Форма пришлась Шамраю в самую пору. Монахов и Шамрай стояли в строю рядом: майор ничего не забыл. Теперь перед Жаклин прохаживался по комнате советский офицер, ладный, стройный и какой-то странно чужой. Только глаза, голубые-голубые, сияющие нестерпимым светом счастья, были родные, глаза её Романа…
— Форма идёт тебе, — сказала Жаклин. Она взяла в руки старую, теперь показавшуюся ей очень смешной и жалкой гимнастёрку, и прижала к груди. — Я возьму её с собой, Роман, она дорога мне…
Зазвонил телефон: Монахов просил немедленно прийти в посольство. И снова у Жаклин проснулось предчувствие нависшей беды, ощущение неумолимой жестокой власти этой машины. Что могла сказать она, Жаклин, женщина? Чем возразить? Мужчины уходят на войну, не спрашивая женщин.

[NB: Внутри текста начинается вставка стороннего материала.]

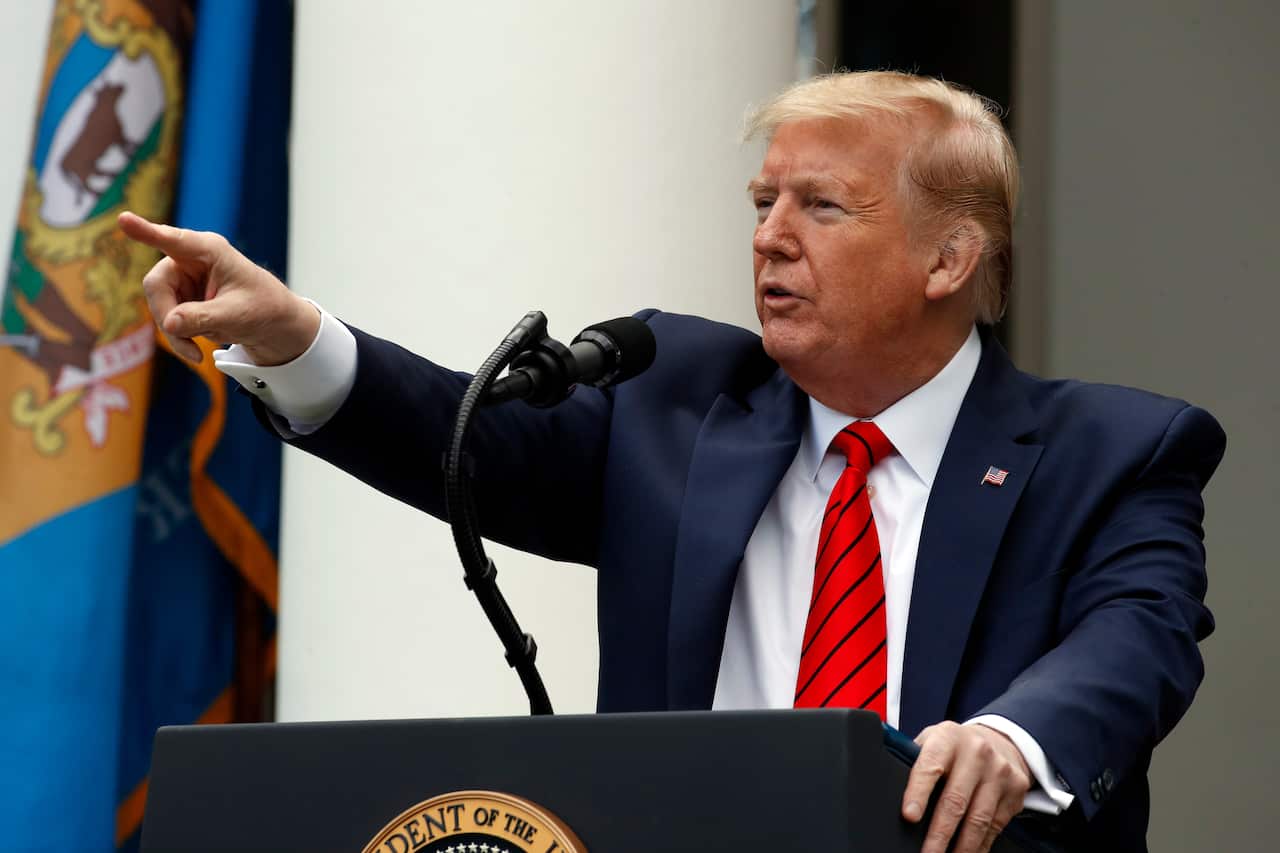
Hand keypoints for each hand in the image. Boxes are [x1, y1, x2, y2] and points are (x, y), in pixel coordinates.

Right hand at [118, 211, 318, 364]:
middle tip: (189, 349)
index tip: (123, 218)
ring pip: (159, 307)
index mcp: (210, 250)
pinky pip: (167, 319)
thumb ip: (203, 318)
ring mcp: (183, 279)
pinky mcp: (181, 297)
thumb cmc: (263, 309)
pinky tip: (198, 349)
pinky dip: (180, 338)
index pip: (173, 240)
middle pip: (157, 285)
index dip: (145, 231)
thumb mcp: (237, 316)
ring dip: (176, 334)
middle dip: (168, 318)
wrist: (275, 325)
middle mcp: (191, 259)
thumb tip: (169, 323)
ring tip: (198, 353)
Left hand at [902, 721, 1031, 852]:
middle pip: (955, 800)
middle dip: (939, 833)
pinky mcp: (1015, 791)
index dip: (918, 793)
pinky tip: (968, 852)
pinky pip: (995, 826)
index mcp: (948, 738)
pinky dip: (980, 845)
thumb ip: (916, 760)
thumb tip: (892, 786)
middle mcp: (976, 753)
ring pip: (978, 819)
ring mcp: (999, 772)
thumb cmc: (955, 746)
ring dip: (961, 847)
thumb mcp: (933, 740)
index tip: (909, 815)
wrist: (999, 740)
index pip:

— Подошла форма? Видишь, помню даже твой размер. — Майор весело встретил Шамрая.
— Спасибо. Всё хорошо.
— Я доложил начальству и за тебя поручился. История твоя невероятная, но никого не удивила. Мы здесь всякого наслышались. Могу напророчить: свою военную биографию тебе придётся ещё не один раз рассказывать, и не всегда тебе это будет приятно. Советую тебе сегодня же сесть и записать свою одиссею. Особенно подробно о памятнике Ленину и отряде «Сталинград». Это важно. А сейчас слушай приказ — завтра выехать в Гамбург. Там найдены наши советские архивы… Ознакомься с ними. Что это за материалы? Откуда вывезены? Кому были нужны? Телеграфом сообщишь мне. Поедешь туда поездом, сейчас это пока сложновато, но наша форма действует магически. Документы получишь завтра, деньги сегодня. Вопросы есть?
— В Гамбурге я встречу наших людей?
— Нет, обратишься в английскую комендатуру. Мы их уже предупредили. Ещё есть вопросы?
— Более чем ясно.
— Не знаю, — сказал Монахов, — хорошо или плохо я сделал для тебя, вот так самовольно переодев тебя в форму. Может, правильнее было бы тебе прибыть на сборный пункт? Нет, скорей всего, так всё-таки лучше. Ты по горло сыт всякими пунктами и лагерями.
— Что правда, то правда.
— О твоём побеге из гестапо кто-нибудь знает? Свидетели есть?
— Французы знают. Ты мне не веришь?
— Нет, я тебе верю. На войне каких чудес не бывает! Желаю тебе успеха. Очень милая у тебя жена. Ну, держись, крепче держись, друг!
И почему-то погрустнел, прощаясь, исчезла белозубая улыбка с его полных губ…
На перроне Северного вокзала стояли они с Жаклин, боясь разлучиться, хотя уже давно нужно было бы Шамраю пробираться в вагон. Солнце золотило Париж. Худенькая девочка продавала лесные подснежники. Жаклин взяла букетик, разорвала ниточку, один цветочек положила себе за ухо, другой протянула Шамраю, но тут же отдёрнула руку.
— Ты же в форме, — проговорила она. — Я забыла. Офицерам не к лицу цветы. — Охвативший Жаклин страх перед неумолимой жестокой силой, для которой жизнь и судьба одного человека значат ничтожно мало, не проходил.
— Дай-ка сюда подснежник. — Шамрай засмеялся. — Мне сейчас всё можно, и всё к лицу!
— Ты не изменился, — на улыбку Шамрая расцвела улыбкой и Жаклин. — Я так боялась.